*TO DO*: Continue the personal essay on dealing with anxiety, picking up after its last sentence.

*EXCERPT TO READ*:
· · · · ·

Dealing with Anxiety

“The moment I step inside the classroom, it feels like I’m under a spotlight.” – 19 year old me to a friend at college. Countless such incidents later, I’ve started to come to terms with my anxiety. In the process I’ve learnt a lot, both about myself and the condition. 

My Story 

If you’ve ever had anxiety issues, you know how debilitating it can be. I’ve had anxiety for as long as I can remember. Until I was 17, I didn’t even have a vocabulary to process it. And only recently have I understood the pathology and figured out how to manage it. Better late than never as they say. 

This is a guide on dealing with anxiety, largely based off of my own experiences. Some background first. 

Perhaps unsurprisingly, anxiety is a common theme among many of my earliest memories of school. Despite being a relatively good orator, I was utterly petrified of getting up on stage. I remember pleading with my class teacher to not send me on stage for conducting the school assembly. I did it a few times though, often stuttering through the note I was supposed to read out. 

Anxiety is easy to observe and is largely a visceral experience. I remember feeling a pit in my stomach and my heart-rate quickening whenever I had the answers to a question and at times when I was asked to explain something to the class. Bottom line, I was a stupidly anxious kid.

Fast forward to when I first moved to Bombay full time for JEE coaching. I recall telling my parents and aunt about some of my really strange dreams. I used to have dreams about math problems that were nonsensical (recursive, circular in nature or often with missing information) and subconsciously struggle to solve them in my head while being aware that it had no answer. A lot of my mornings were waking up mired in frustration of not having solved the problem. I never paid much attention to it though, not realizing how deeply anxious I was the whole time. 

Moving on to my time at IIT Bombay. I wasn’t bad at understanding whatever was being taught in class but I had severe performance anxiety which had a particularly negative effect on my exams. I once almost failed a physics course because I blanked out during the exam. Course presentations always seemed like a chore to me because I was so nervous the entire time, practically hyperventilating. 

Internship interviews followed a similar trend. More often than not, my anxiety got the better of me, preventing me from putting on my best show. The first week of the internship season was particularly hard for me. I had failed to clear the interviews for Deutsche Bank and Nomura after hours of interviewing. The following week I had an interview with Capital One, one that I had mentally given up on. It was the first interview where I went in with a truly no-fucks-given attitude and I did surprisingly well. This was an important learning moment for me but I had yet to internalize the lesson. 

Placements were no different. Despite telling myself repeatedly that it’s not a big deal, my anxiety was through the roof on Day 1. I completely blew my first interview at 8 am in the morning and the spillover effect ensured that I was left reeling and helpless through the next 5 hours, unable to think clearly even the simplest of problems. I came back to my room, absolutely gutted, angry at myself for having blown such an opportunity. At night, I had given up, entered the no-fucks-given zone and managed to clear the interviews for McKinsey. History does not repeat itself but often rhymes. Now I had seen this in action.

· · · · ·

*EXTRACTED MATERIAL*:
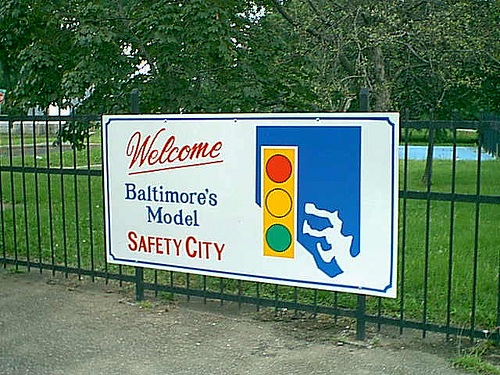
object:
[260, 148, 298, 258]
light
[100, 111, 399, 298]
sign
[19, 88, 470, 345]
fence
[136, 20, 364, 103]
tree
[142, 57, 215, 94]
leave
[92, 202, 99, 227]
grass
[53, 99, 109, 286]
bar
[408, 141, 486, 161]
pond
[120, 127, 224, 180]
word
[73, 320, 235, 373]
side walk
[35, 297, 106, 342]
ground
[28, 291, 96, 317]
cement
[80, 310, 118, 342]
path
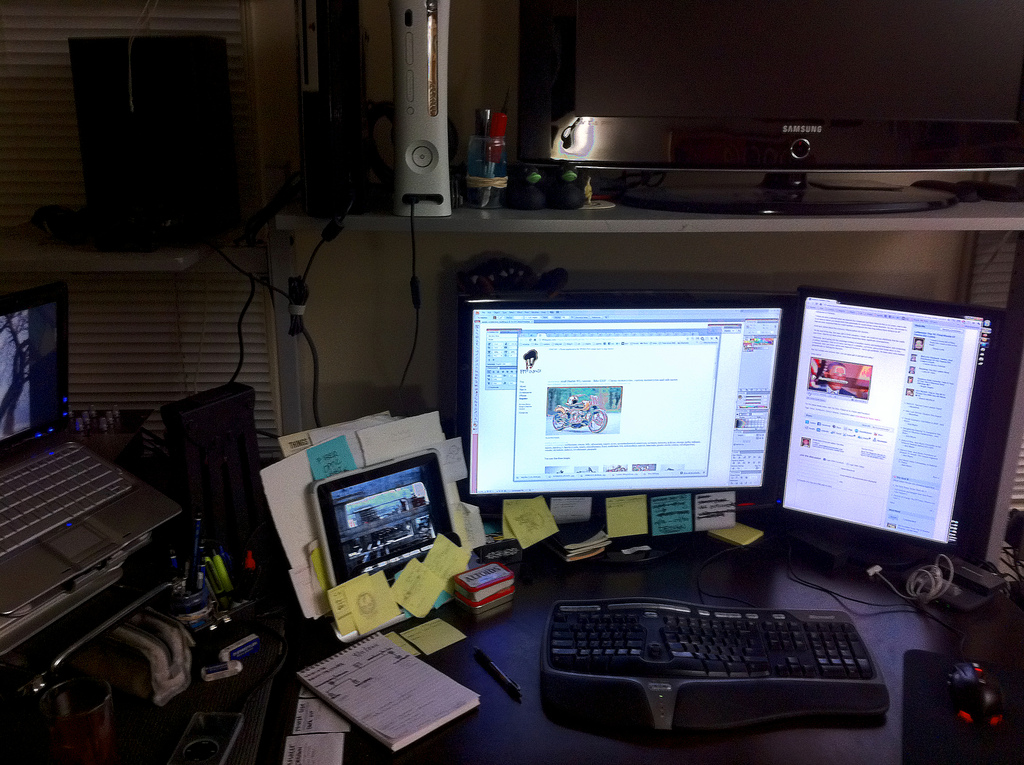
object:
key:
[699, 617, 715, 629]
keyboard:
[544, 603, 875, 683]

· · · · ·

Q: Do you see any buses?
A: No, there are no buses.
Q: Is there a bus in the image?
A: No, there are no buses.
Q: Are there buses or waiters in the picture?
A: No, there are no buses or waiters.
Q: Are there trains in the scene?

· · · · ·

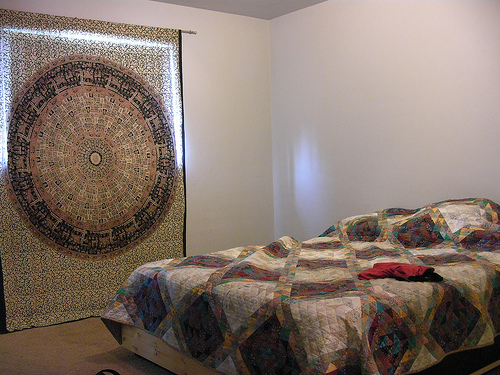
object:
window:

· · · · ·

*EXERCISE OUTPUT*:
Cue to today, where I had to defend my Master’s thesis in front of a panel of 5 professors and what inspired me to share this story. In a similar situation just last semester, I was extremely anxious about the whole thing, not sleeping properly, skipping meals and obsessing over the smallest details in my presentation until the last minute.

Today was different. Up until the night before, I had zero anxiety. Although at night I did dream of being questioned in my thesis defense and being unable to answer (not exaggerating). This was a profound realization for me. I understood and accepted that fear, the source of all anxiety is deep rooted within me. Imagine my horror, going to sleep perfectly anxiety-free only to find that your mind is pulling out these threads laced with fear all night. I woke up feeling terrible, all confidence lost. It took me an hour to regain my composure. I did excellent on my presentation and all went well in the end. 

How did I go from being an anxious kid to a slightly less anxious kid?

Here’s how. 

Dealing with Anxiety

The premise of how I managed to bring anxiety under control boils down to two things – understanding its pathology and invoking mindfulness (deliberate focus on the present moment).

Why is understanding the pathology of anxiety important?

I’ll answer that with another question. Why are people afraid of ghosts? Why do people have irrational fears? Fear arises from not knowing. From the unknown. Understanding a phenomenon, breaking it down into cause and effect, casts a psychological safety net and reduces fear. 

As Maslow pointed out in his 1943 seminal paper ‘A theory of Motivation’ [1] under safety needs: 

“Another indication of the child’s need for safety is his preference for some kind of undisrupted routine or rhythm. He seems to want a predictable, orderly world. For instance, injustice, unfairness, or inconsistency in the parents seems to make a child feel anxious and unsafe.”
“Perhaps one could express this more accurately by saying that the child needs an organized world rather than an unorganized or unstructured one.”
“As the child grows up, sheer knowledge and familiarity as well as better motor development make these ‘dangers’ less and less dangerous and more and more manageable. Throughout life it may be said that one of the main conative functions of education is this neutralizing of apparent dangers through knowledge, e.g., I am not afraid of thunder because I know something about it.”
“Here too we may list science and philosophy in general as partially motivated by the safety needs”

I think this insight is profound.

Have you ever thought of knowledge as a shield against fear? Science, the understanding of natural phenomena and making predictions is humanity’s attempt to achieve safety needs; like the child who wants his world to be predictable where he’s God.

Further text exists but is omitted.